### Stored data entries
>> START
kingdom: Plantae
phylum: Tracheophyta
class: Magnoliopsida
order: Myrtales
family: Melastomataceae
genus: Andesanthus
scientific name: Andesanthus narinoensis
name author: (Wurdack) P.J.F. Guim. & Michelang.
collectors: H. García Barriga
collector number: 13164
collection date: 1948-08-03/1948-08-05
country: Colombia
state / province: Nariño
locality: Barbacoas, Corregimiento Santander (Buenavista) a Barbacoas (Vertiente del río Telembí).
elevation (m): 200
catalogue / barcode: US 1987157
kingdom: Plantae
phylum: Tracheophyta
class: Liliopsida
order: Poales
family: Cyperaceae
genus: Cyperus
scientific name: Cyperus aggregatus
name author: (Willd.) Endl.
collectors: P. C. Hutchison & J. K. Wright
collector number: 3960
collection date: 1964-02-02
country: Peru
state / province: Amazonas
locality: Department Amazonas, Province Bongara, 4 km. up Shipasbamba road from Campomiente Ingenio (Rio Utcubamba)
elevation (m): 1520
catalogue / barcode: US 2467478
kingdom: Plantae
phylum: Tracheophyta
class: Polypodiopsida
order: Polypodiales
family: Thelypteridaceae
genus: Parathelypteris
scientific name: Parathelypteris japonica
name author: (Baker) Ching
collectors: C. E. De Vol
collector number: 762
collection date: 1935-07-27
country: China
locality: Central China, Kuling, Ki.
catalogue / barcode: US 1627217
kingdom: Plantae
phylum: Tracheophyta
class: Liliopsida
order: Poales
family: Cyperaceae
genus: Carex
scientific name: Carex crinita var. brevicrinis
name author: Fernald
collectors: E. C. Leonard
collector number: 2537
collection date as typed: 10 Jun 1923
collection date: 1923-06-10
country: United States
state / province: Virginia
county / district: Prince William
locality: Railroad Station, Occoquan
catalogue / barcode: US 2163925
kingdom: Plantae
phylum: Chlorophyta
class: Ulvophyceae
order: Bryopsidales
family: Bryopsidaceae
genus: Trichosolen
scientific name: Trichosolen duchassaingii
>> END
### WORK INSTRUCTIONS
Copy out every line of the listing above word for word, keeping the original order.

### TASK OUTPUT
kingdom: Plantae
phylum: Tracheophyta
class: Magnoliopsida
order: Myrtales
family: Melastomataceae
genus: Andesanthus
scientific name: Andesanthus narinoensis
name author: (Wurdack) P.J.F. Guim. & Michelang.
collectors: H. García Barriga
collector number: 13164
collection date: 1948-08-03/1948-08-05
country: Colombia
state / province: Nariño
locality: Barbacoas, Corregimiento Santander (Buenavista) a Barbacoas (Vertiente del río Telembí).
elevation (m): 200
catalogue / barcode: US 1987157
kingdom: Plantae
phylum: Tracheophyta
class: Liliopsida
order: Poales
family: Cyperaceae
genus: Cyperus
scientific name: Cyperus aggregatus
name author: (Willd.) Endl.
collectors: P. C. Hutchison & J. K. Wright
collector number: 3960
collection date: 1964-02-02
country: Peru
state / province: Amazonas
locality: Department Amazonas, Province Bongara, 4 km. up Shipasbamba road from Campomiente Ingenio (Rio Utcubamba)
elevation (m): 1520
catalogue / barcode: US 2467478
kingdom: Plantae
phylum: Tracheophyta
class: Polypodiopsida
order: Polypodiales
family: Thelypteridaceae
genus: Parathelypteris
scientific name: Parathelypteris japonica
name author: (Baker) Ching
collectors: C. E. De Vol
collector number: 762
collection date: 1935-07-27
country: China
locality: Central China, Kuling, Ki.
catalogue / barcode: US 1627217
kingdom: Plantae
phylum: Tracheophyta
class: Liliopsida
order: Poales
family: Cyperaceae
genus: Carex
scientific name: Carex crinita var. brevicrinis
name author: Fernald
collectors: E. C. Leonard
collector number: 2537
collection date as typed: 10 Jun 1923
collection date: 1923-06-10
country: United States
state / province: Virginia
county / district: Prince William
locality: Railroad Station, Occoquan
catalogue / barcode: US 2163925
kingdom: Plantae
phylum: Chlorophyta
class: Ulvophyceae
order: Bryopsidales
family: Bryopsidaceae
genus: Trichosolen
scientific name: Trichosolen duchassaingii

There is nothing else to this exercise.